Data Sources
MyTxGNN integrates multiple authoritative data sources for comprehensive drug repurposing predictions.
Primary Data Sources
TxGNN Knowledge Graph
| Attribute | Value |
|---|---|
| Source | Harvard Zitnik Lab |
| Publication | Nature Medicine (2023) |
| Nodes | 17,080 (drugs, diseases, genes, proteins) |
| Use | AI prediction model |
The TxGNN knowledge graph forms the foundation of our predictions, integrating relationships from multiple biomedical databases.
Malaysia NPRA Drug Registry
| Attribute | Value |
|---|---|
| Source | data.gov.my |
| Agency | National Pharmaceutical Regulatory Agency (NPRA) |
| Records | 27,938 pharmaceutical products |
| License | CC BY 4.0 |
| Update Frequency | Daily |
Fields Used:
- Registration number (reg_no)
- Product name
- Active ingredients
- Registration status
- Holder information
DrugBank
| Attribute | Value |
|---|---|
| Source | DrugBank Online |
| Version | Latest available |
| Drugs Mapped | 508 |
| Use | Drug standardization, mechanism data |
Fields Used:
- DrugBank ID
- Drug name standardization
- Mechanism of action
- Known indications
Evidence Collection Sources
ClinicalTrials.gov
| Attribute | Value |
|---|---|
| Source | ClinicalTrials.gov |
| Operated By | U.S. National Library of Medicine |
| Use | Clinical trial evidence |
| API | ClinicalTrials.gov API v2 |
Fields Collected:
- NCT ID (trial identifier)
- Trial phase
- Study status
- Enrollment count
- Start/completion dates
- Sponsor information
PubMed
| Attribute | Value |
|---|---|
| Source | PubMed |
| Operated By | NCBI |
| Use | Literature evidence |
| API | E-utilities API |
Fields Collected:
- PMID
- Article title
- Publication year
- Journal name
- Abstract
WHO ICTRP
| Attribute | Value |
|---|---|
| Source | WHO ICTRP |
| Operated By | World Health Organization |
| Use | International clinical trials |
| Coverage | Southeast Asia registries (TCTR, etc.) |
Data Processing Pipeline
NPRA Data → DrugBank Mapping → TxGNN Prediction → Evidence Collection → Report Generation
Step 1: NPRA Data Processing
- Download pharmaceutical products dataset from data.gov.my
- Filter for active registrations (PRODUCT APPROVED)

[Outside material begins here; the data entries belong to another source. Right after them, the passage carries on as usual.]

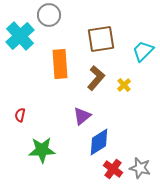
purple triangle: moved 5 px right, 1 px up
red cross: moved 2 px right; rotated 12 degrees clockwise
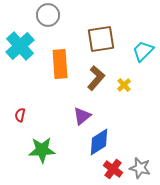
gray circle: moved 1 px left
cyan cross: moved 10 px down
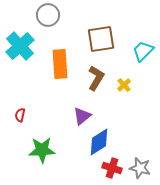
brown L-shape: rotated 10 degrees counterclockwise
red cross: moved 1 px left, 1 px up; rotated 18 degrees counterclockwise
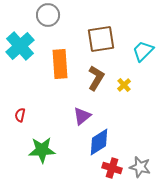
gray star: moved 1 px up
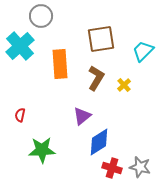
gray circle: moved 7 px left, 1 px down
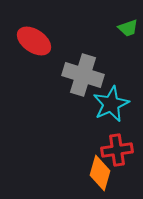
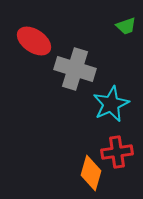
green trapezoid: moved 2 px left, 2 px up
gray cross: moved 8 px left, 6 px up
red cross: moved 2 px down
orange diamond: moved 9 px left
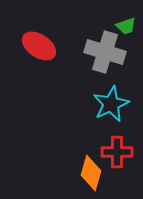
red ellipse: moved 5 px right, 5 px down
gray cross: moved 30 px right, 17 px up
red cross: rotated 8 degrees clockwise
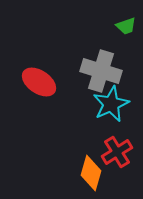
red ellipse: moved 36 px down
gray cross: moved 4 px left, 19 px down
red cross: rotated 32 degrees counterclockwise
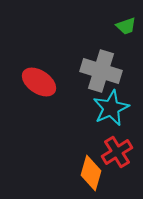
cyan star: moved 4 px down
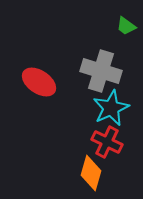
green trapezoid: rotated 55 degrees clockwise
red cross: moved 10 px left, 10 px up; rotated 32 degrees counterclockwise
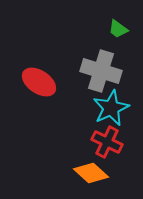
green trapezoid: moved 8 px left, 3 px down
orange diamond: rotated 64 degrees counterclockwise
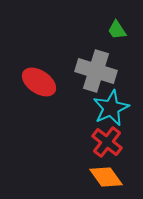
green trapezoid: moved 1 px left, 1 px down; rotated 20 degrees clockwise
gray cross: moved 5 px left
red cross: rotated 12 degrees clockwise
orange diamond: moved 15 px right, 4 px down; rotated 12 degrees clockwise
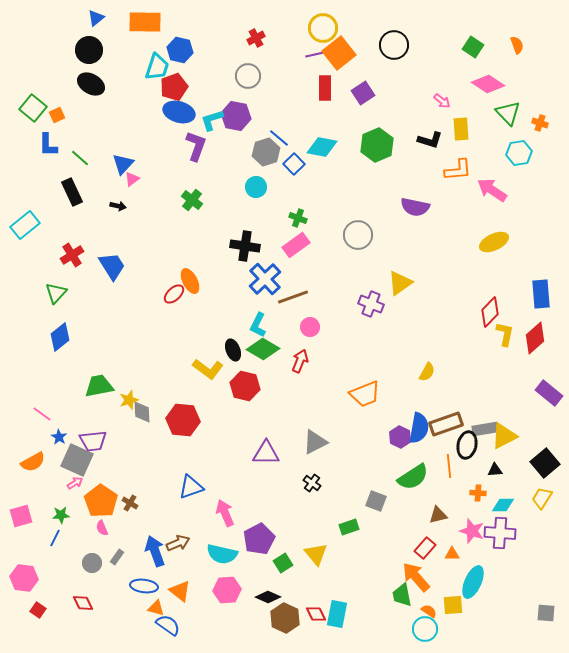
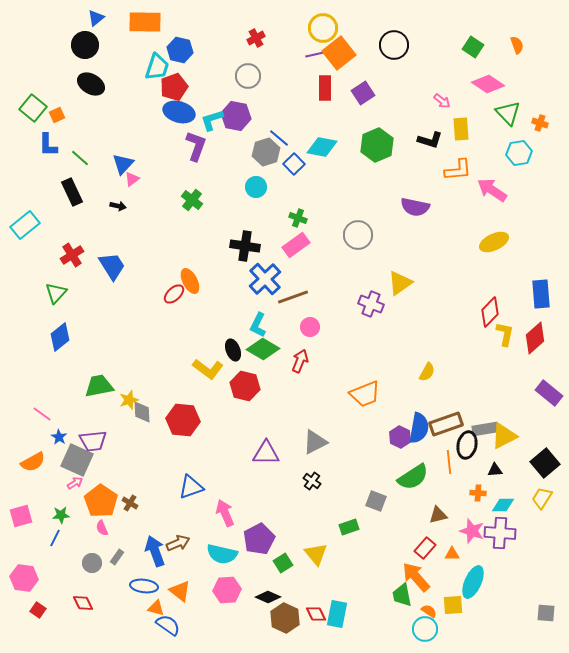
black circle at (89, 50): moved 4 px left, 5 px up
orange line at (449, 466): moved 4 px up
black cross at (312, 483): moved 2 px up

- Extract and normalize active ingredients
- Parse ingredient names and dosage information
Step 2: DrugBank Mapping
- Normalize drug names (remove salts, standardize spelling)
- Match to DrugBank IDs using fuzzy matching
- Validate mappings against DrugBank database
- Mapping Rate: ~73% of unique ingredients
Step 3: TxGNN Prediction
- Load TxGNN model and knowledge graph
- Run knowledge graph inference for drug-disease pairs
- Run deep learning model for confidence scores
- Filter and rank predictions
Step 4: Evidence Collection
- Query ClinicalTrials.gov for each drug-disease pair
- Search PubMed for relevant literature
- Check ICTRP for regional trials
- Aggregate and format evidence
Data Quality Measures
Validation Checks
- Drug name normalization accuracy
- DrugBank ID verification
- Clinical trial ID format validation
- PubMed ID existence check
Coverage Statistics
| Metric | Value |
|---|---|
| NPRA products processed | 27,938 |
| Unique ingredients | ~2,500 |
| DrugBank mapped | 508 (73.87% of matchable) |
| KG predictions | 41,560 |
| DL predictions (score ≥0.7) | 176,021 |
Data Update Schedule
| Data Source | Update Frequency |
|---|---|
| NPRA Registry | Weekly |
| DrugBank | Monthly |
| ClinicalTrials.gov | On-demand |
| PubMed | On-demand |
Terms of Use
NPRA Data
- Licensed under CC BY 4.0 by Malaysia Government
- Attribution required
DrugBank Data
- Used under academic license
- Attribution required
Clinical Trial Data
- Public domain (ClinicalTrials.gov)
- No restrictions
PubMed Data
- NCBI Disclaimer applies
- No restrictions on article metadata
Citation Requirements
When using MyTxGNN data, please cite:
- TxGNN Model: Huang et al., Nature Medicine (2023)
- NPRA Data: data.gov.my with CC BY 4.0 attribution
- DrugBank: DrugBank Online with appropriate license citation
Data Disclaimer
Data is provided for research purposes only. While we strive for accuracy, users should verify critical information from primary sources. Data may be subject to change without notice.
Data is provided for research purposes only. While we strive for accuracy, users should verify critical information from primary sources. Data may be subject to change without notice.